Precision Harvesting in Cluttered Environments: Integrating End Effector Design with Dual Camera Perception
Kendall Koe, Poojan Kalpeshbhai Shah, Benjamin Walt, Jordan Westphal, Samhita Marri, Shivani Kamtikar, James Seungbum Nam, Naveen Kumar Uppalapati, Girish Krishnan, Girish Chowdhary
TL;DR
The paper tackles automated fruit harvesting in cluttered high-tunnel environments where traditional large-form-factor robots struggle due to occlusions and limited visibility. It introduces Detect2Grasp, a co-designed system combining a collocated eye-in-hand camera with a global RGB-D detector (Yolov7) and a dual-camera perception pipeline to enable closed-loop visual servoing.

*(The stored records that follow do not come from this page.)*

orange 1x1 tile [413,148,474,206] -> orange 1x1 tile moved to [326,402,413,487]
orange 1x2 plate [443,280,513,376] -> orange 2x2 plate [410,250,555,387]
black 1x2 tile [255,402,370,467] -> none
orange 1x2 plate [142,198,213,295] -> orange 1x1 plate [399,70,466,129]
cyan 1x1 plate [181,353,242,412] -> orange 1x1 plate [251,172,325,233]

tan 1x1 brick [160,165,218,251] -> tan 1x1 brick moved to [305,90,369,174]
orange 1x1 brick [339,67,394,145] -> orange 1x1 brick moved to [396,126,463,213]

Field and lab experiments show 85% success with an average reach time of 10.98 s in high tunnels, with robustness to lighting and depth noise, outperforming distal-camera baselines in clutter. The work demonstrates that integrating compact hardware with reinforced visual feedback can achieve reliable, low-profile harvesting suitable for dense agricultural canopies.
Abstract
Due to labor shortages in specialty crop industries, a need for robotic automation to increase agricultural efficiency and productivity has arisen. Previous manipulation systems perform well in harvesting in uncluttered and structured environments. High tunnel environments are more compact and cluttered in nature, requiring a rethinking of the large form factor systems and grippers. We propose a novel codesigned framework incorporating a global detection camera and a local eye-in-hand camera that demonstrates precise localization of small fruits via closed-loop visual feedback and reliable error handling. Field experiments in high tunnels show our system can reach an average of 85.0\% of cherry tomato fruit in 10.98s on average.